#### [Task instructions]
Quote every line of text in the data below without changing a word, and leave the pictures out of your answer.

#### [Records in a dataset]
********************
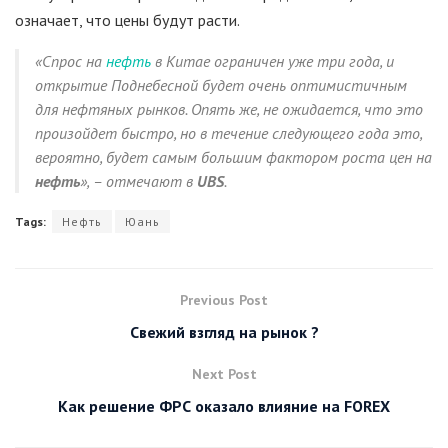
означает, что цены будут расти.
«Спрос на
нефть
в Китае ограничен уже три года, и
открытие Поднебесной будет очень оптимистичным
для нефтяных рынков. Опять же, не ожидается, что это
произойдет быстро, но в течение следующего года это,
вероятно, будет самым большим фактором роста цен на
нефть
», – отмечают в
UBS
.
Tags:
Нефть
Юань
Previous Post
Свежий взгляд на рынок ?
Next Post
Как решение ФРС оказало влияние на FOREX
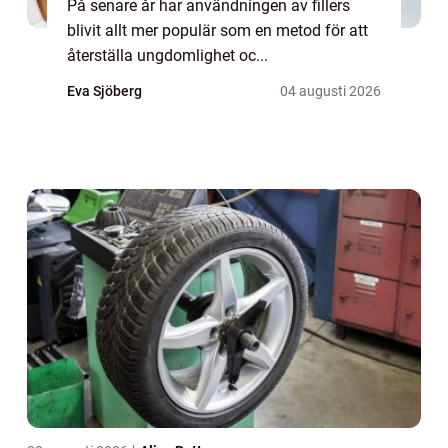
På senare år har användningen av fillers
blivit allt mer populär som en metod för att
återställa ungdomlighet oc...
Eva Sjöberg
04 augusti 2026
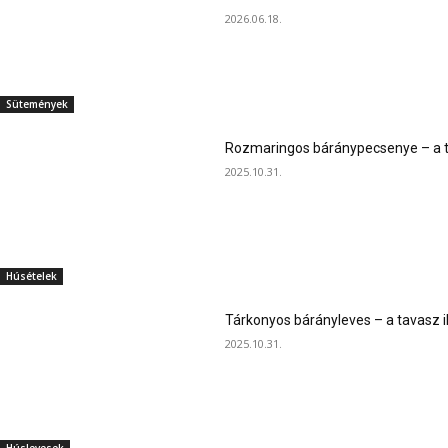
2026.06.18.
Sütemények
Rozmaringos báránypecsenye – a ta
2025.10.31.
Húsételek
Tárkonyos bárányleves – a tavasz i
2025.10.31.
********************
#### [Response]
означает, что цены будут расти.
«Спрос на
нефть
в Китае ограничен уже три года, и
открытие Поднебесной будет очень оптимистичным
для нефтяных рынков. Опять же, не ожидается, что это
произойдет быстро, но в течение следующего года это,
вероятно, будет самым большим фактором роста цен на
нефть
», – отмечают в
UBS
.
Tags:
Нефть
Юань
Previous Post
Свежий взгляд на рынок ?
Next Post
Как решение ФРС оказало влияние на FOREX
På senare år har användningen av fillers
blivit allt mer populär som en metod för att
återställa ungdomlighet oc...
Eva Sjöberg
04 augusti 2026
2026.06.18.
Sütemények
Rozmaringos báránypecsenye – a ta
2025.10.31.
Húsételek
Tárkonyos bárányleves – a tavasz i
2025.10.31.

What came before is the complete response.